***** Provided records
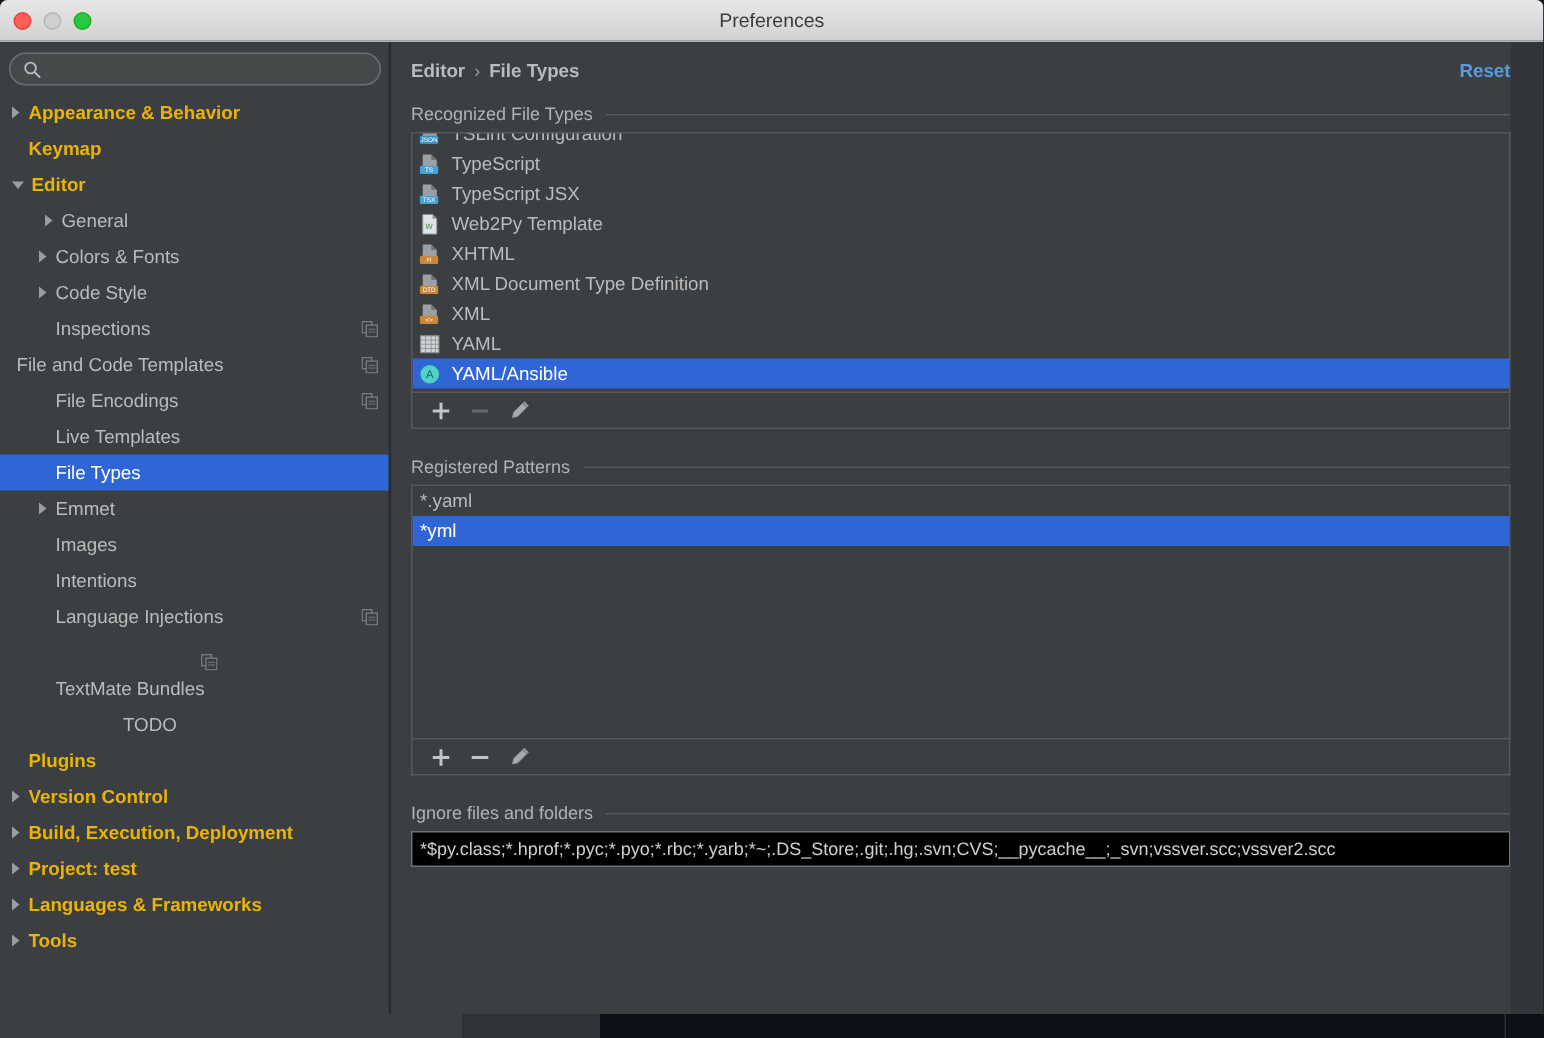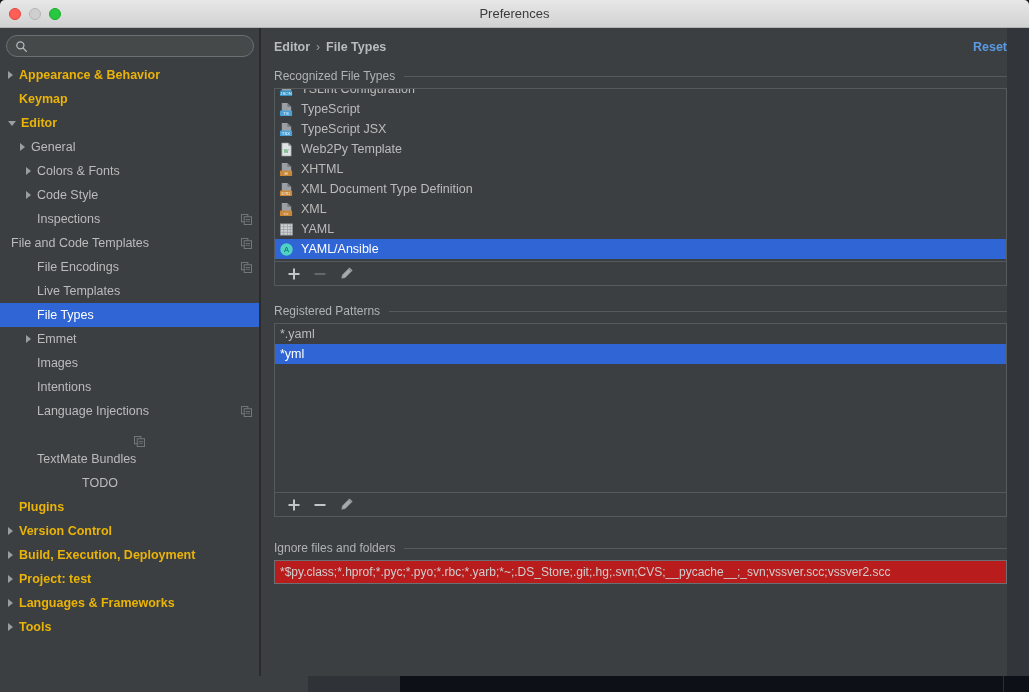--- a/index.html
+++ b/index.html
@@ -119,21 +119,21 @@
   .tool-btn.disabled { opacity: .5; cursor: default; }
 
   .patterns-list { height: 168px; }
   .prow {
     height: 20px; display: flex; align-items: center;
     padding-left: 5px; font-size: 12.5px; color: #bbbbbb;
   }
   .prow.selected { background: #2f65d4; color: #fff; }
 
   .ignore-field {
-    height: 24px; border: 1px solid #6b7075; background: #b91c1c;
+    height: 24px; border: 1px solid #6b7075; background: #000000;
     display: flex; align-items: center; padding: 0 5px;
   }
   .ignore-input {
     width: 100%; background: transparent; border: none; outline: none;
     color: #cfcfcf; font-size: 12px; font-family: "Liberation Sans", sans-serif;
   }
 
   .panel-edge { position: absolute; right: 0; top: 0; bottom: 0; width: 22px; background: #32353a; }
 
   .sidebar-sep { position:absolute; right: 0; top:0; bottom:0; width:1px; background:#2b2b2b; }
@@ -180,21 +180,21 @@
               <span class="tree-label">Appearance &amp; Behavior</span>
             </div>
             <div class="tree-item bold" style="padding-left: 8px;">
               <span class="arrow none" style="width: 11px; flex: 0 0 11px;"></span>
               <span class="tree-label">Keymap</span>
             </div>
             <div class="tree-item bold" style="padding-left: 8px;">
               <span class="arrow down"></span>
               <span class="tree-label">Editor</span>
             </div>
-            <div class="tree-item" style="padding-left: 20px;">
+            <div class="tree-item" style="padding-left: 30px;">
               <span class="arrow"></span>
               <span class="tree-label">General</span>
             </div>
             <div class="tree-item" style="padding-left: 26px;">
               <span class="arrow"></span>
               <span class="tree-label">Colors &amp; Fonts</span>
             </div>
             <div class="tree-item" style="padding-left: 26px;">
               <span class="arrow"></span>
               <span class="tree-label">Code Style</span>
@@ -444,21 +444,21 @@
               </svg>
             </div>
             <div class="tool-btn">
               <svg width="15" height="15" viewBox="0 0 16 16">
                 <path d="M11.2 1.9l2.9 2.9-7.6 7.6-3.6.7.7-3.6z" fill="#a8abad" stroke="#8d9092" stroke-width=".7"></path>
                 <path d="M10.2 2.9l2.9 2.9" stroke="#6f7274" stroke-width=".8"></path>
               </svg>
             </div>
           </div>
 
-          <div class="section-head" style="margin-top:24px">
+          <div class="section-head" style="margin-top:18px">
             <span>Ignore files and folders</span>
             <span class="section-rule"></span>
           </div>
           <div class="ignore-field">
             <input class="ignore-input" type="text" value="*$py.class;*.hprof;*.pyc;*.pyo;*.rbc;*.yarb;*~;.DS_Store;.git;.hg;.svn;CVS;__pycache__;_svn;vssver.scc;vssver2.scc" style="">
           </div>
 
         </div>
       </div>
     </div>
**********
**Your objective**: Could you restate, word for word, the lines above from the one with "height: 20px; display: flex;" to the one with "position:absolute; right: 0;", both included?

**Response box**:
     height: 20px; display: flex; align-items: center;
     padding-left: 5px; font-size: 12.5px; color: #bbbbbb;
   }
   .prow.selected { background: #2f65d4; color: #fff; }
 
   .ignore-field {
-    height: 24px; border: 1px solid #6b7075; background: #b91c1c;
+    height: 24px; border: 1px solid #6b7075; background: #000000;
     display: flex; align-items: center; padding: 0 5px;
   }
   .ignore-input {
     width: 100%; background: transparent; border: none; outline: none;
     color: #cfcfcf; font-size: 12px; font-family: "Liberation Sans", sans-serif;
   }
 
   .panel-edge { position: absolute; right: 0; top: 0; bottom: 0; width: 22px; background: #32353a; }
 
   .sidebar-sep { position:absolute; right: 0; top:0; bottom:0; width:1px; background:#2b2b2b; }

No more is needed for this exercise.